Dieses Seminar nähert sich dieser Frage auf zwei Ebenen gleichzeitig. Auf der politikwissenschaftlichen Ebene lernen Studierende, wie man ein komplexes politisches Phänomen systematisch analysiert. Wir beschäftigen uns zuerst mit der Rolle von Theorien im wissenschaftlichen Arbeiten und dr Entwicklung einer Forschungsfrage, dann mit der Auswahl einer angemessen Methodik und der Eintwicklung eines Forschungsdesigns. Inhaltlich fokussieren wir dabei Demokratie- und Partizipationstheorien sowie empirische Partizipationsmuster in der Europäischen Union. So werden Studierende in die Lage versetzt, eine eigenständige wissenschaftliche Arbeit zu verfassen.

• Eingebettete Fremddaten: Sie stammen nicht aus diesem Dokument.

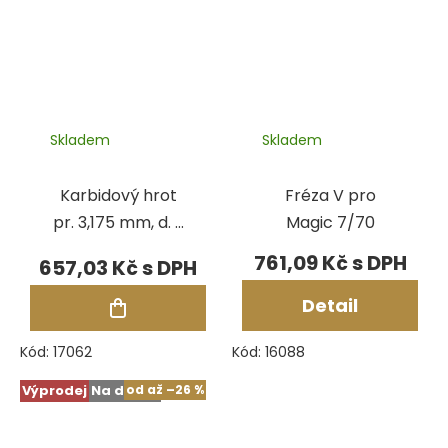
Skladem
Skladem
Karbidový hrot
Fréza V pro
pr. 3,175 mm, d. 9
Magic 7/70
mm pro Magic
761,09 Kč
657,03 Kč
R/2/5/7
Detail
Kód:
17062
Kód:
16088
Výprodej
Na dotaz
od
až
–26 %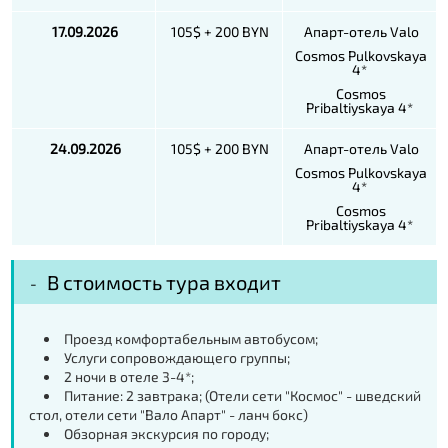
17.09.2026
105$ + 200 BYN
Апарт-отель Valo
Cosmos Pulkovskaya
4*
Cosmos
Pribaltiyskaya 4*
24.09.2026
105$ + 200 BYN
Апарт-отель Valo
Cosmos Pulkovskaya
4*
Cosmos
Pribaltiyskaya 4*
В стоимость тура входит
Проезд комфортабельным автобусом;
Услуги сопровождающего группы;
2 ночи в отеле 3-4*;
Питание: 2 завтрака; (Отели сети "Космос" - шведский
стол, отели сети "Вало Апарт" - ланч бокс)
Обзорная экскурсия по городу;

Auf der fachdidaktischen Ebene denken wir die Frage mit: Was bedeutet das alles für den Beruf als Lehrkraft? Aktuelle Studien zeigen, dass es in der politischen Bildung in Schulen, besonders mit Blick auf die Europäische Union, dringenden Nachholbedarf gibt. Welche Einstellungen und Perspektiven zur demokratischen Beteiligung auf europäischer Ebene gibt es unter Schüler:innen? Wie erklärt man ihnen, warum Europawahlen und Partizipation generell wichtig sind? Wie weckt man Interesse an einer politischen Ebene, die vielen weit weg erscheint? Und wie bildet man junge Menschen zu mündigen, partizipationsfähigen EU-Bürger:innen aus?
Diese Perspektive auf die Zukunft als Lehrer:in ist dabei nicht gelegentliches Beiwerk, sondern fester Bestandteil des Kurses und findet sich in vielen Seminarsitzungen wieder.